_Excerpt_.
※ ※ ※

There's a great commentary in this segment from the ABC here -- Oral history: The Struggle of Memory Against Forgetting which I have valued greatly because I respect the written and spoken   memoirs of those who have fought as a rich fleshing out of the socialist and working class tradition.

And unless you allow free form POV and, I guess, analysis -- then you are cheapening any attempt to understand. This is why Howard Zinn has been so important to our collective political worth -- because he has greatly  increased the value of 'us' in our own words.

And Zinn, was never a fence sitter.

I don't know what your research topic is, of course -- and I have a jaundiced view of academic sociology having been drilled in Durkheim and Weber, and structuralism -- but I recognise how restrictive the parameters for a Phd can be.

So good luck. Looking forward to the popular -- Phd lite --  version.

Phil BC said...

Cheers, Paul. Certainly look forward to seeing your work in print some time!

Also, cheers to you Dave. I do plan publishing (if someone will take it!) my thesis as a book when done. It will get the kind of self-promotion that makes Lenin's efforts with his Liberal Defence of Murder look tame!

Re: Molly Andrews, she ticks a lot of different boxes. The work i talk about in this post, her Lifetimes of Commitment was an intervention in social psychology debates in the late 80s, early 90s. And I've met her PhD student at a shindig on Pierre Bourdieu - she certainly described herself as a sociologist.

Sociology now is a discipline that's all over the place. There's a lot of stuff going on but a lot of the 'research communities' tend not to talk too much with each other. Plus the disciplinary boundaries are very fuzzy. What for example demarcates the sociology of culture from cultural studies? The sociology of crime and deviance from criminology? And this fuzziness is something compounded by the love affair with postmodernism. I'm not au fait with the rest of Andrews work, put it's fair to say she and any other academic oral historian would fit easily into most sociology departments.

Evan said...

I had similar, yet different, difficulties in conducting my PhD research on the CPGB and 'race'. As a young Australian with no established political affiliations, I had difficulty accessing many ex-CPGB members, who had already taken part in the CPGB Biographical Project. This was also hindered by the 'tyranny of distance'. But I did speak to some people in the end.

※ ※ ※

_What you need to do_.
• A. Translate into Spanish this sentence from the oral history discussion: "Sociology now is a discipline that's all over the place."
• B. Carry on writing the oral history discussion from the point where it stops.

※ ※ ※

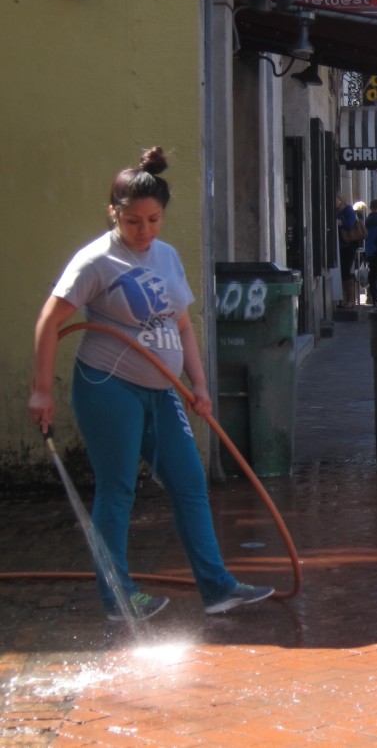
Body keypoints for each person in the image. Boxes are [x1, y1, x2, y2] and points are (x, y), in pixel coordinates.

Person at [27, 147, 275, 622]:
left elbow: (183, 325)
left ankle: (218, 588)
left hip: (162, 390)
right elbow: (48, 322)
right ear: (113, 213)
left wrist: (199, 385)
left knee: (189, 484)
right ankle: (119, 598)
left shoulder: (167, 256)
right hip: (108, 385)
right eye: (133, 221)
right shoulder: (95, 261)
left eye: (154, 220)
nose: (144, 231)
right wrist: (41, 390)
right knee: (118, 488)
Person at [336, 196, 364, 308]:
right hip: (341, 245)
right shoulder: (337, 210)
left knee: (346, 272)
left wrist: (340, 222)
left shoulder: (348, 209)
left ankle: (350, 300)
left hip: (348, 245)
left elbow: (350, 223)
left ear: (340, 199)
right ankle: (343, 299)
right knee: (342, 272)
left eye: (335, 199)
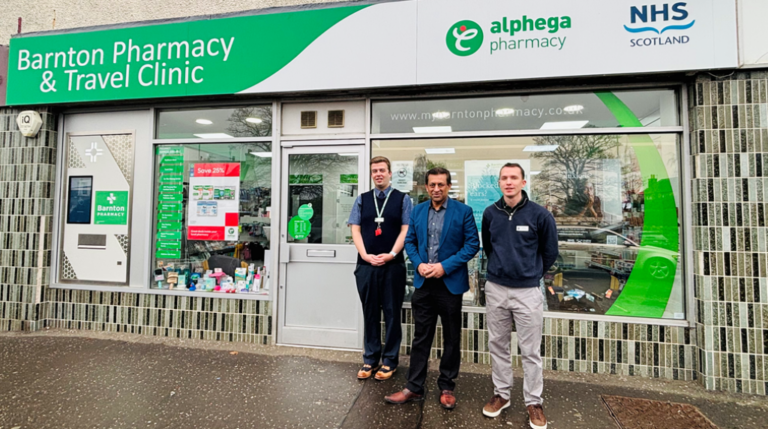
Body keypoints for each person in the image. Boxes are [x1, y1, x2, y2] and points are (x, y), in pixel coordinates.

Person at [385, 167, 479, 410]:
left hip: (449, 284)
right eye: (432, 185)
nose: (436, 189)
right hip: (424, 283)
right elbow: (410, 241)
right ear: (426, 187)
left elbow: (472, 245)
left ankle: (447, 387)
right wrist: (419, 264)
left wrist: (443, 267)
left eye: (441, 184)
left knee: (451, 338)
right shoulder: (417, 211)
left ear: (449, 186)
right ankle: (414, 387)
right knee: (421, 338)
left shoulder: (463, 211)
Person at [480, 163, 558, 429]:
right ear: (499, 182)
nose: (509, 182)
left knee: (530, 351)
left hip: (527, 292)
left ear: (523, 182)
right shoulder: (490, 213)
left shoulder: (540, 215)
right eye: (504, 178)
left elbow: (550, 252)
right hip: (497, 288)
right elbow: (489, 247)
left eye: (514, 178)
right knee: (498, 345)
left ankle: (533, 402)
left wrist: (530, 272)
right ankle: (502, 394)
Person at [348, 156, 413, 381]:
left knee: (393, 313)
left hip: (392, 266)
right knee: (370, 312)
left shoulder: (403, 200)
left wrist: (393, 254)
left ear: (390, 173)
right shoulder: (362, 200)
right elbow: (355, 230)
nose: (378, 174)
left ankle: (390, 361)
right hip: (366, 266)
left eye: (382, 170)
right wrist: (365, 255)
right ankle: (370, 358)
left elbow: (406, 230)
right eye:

※ ※ ※

_Answer section_.
• A. La sociología es hoy una disciplina muy dispersa.

• B.
However after my first year, I decided that oral history/interviewing was not the path I wished to take with my PhD, instead going for the archival route.

But explaining my research to many that I encountered in the political milleu in Britain, quite a few were perplexed that I had no fixed political position on the minute debates that had persisted on the British left. But my lack of fixed position in many ways allowed me to slide easier into post-colonialism and its post-modernist cousin.

Good luck with the research! I have been avidly reading your blog for a while now. I look forward to the book!

skidmarx said...

"he took exception to her American accent and vowed to have anything to do with the research".

I think you're missing a "not" here.And possibly "effect neutrality" might be better as "adopt neutrality".

My sympathies with those trying to analyse the views of activists. One thing I picked up from my brief study of deviance is the extent to which people role-play their positions in society, trying to convince themselves and others that they fit a paradigm for those involved in their activities. Here there are two problems. First they aren't paranoid, the capitalist system is (sporadically) out to get them, so it's understandable that when faced with a researcher outwith their own political faction, they see the potential costs of co-operating not outweighing the benefits. Secondly, everyone active likes to think of themselves as a Lenin or Trotsky, never Zinoviev ,Kamenev or Stalin.

Studying under David Downes, I got the impression that his attitude was that sociologists should start research without pre-conceptions.This may strenghthen the validity of conclusions when reached, but may obscure the assumptions that a supposedly value-free researcher has obscuring their judgement.

Jay Dickens Brissseau said...

So according to becker what role should values play in sociology?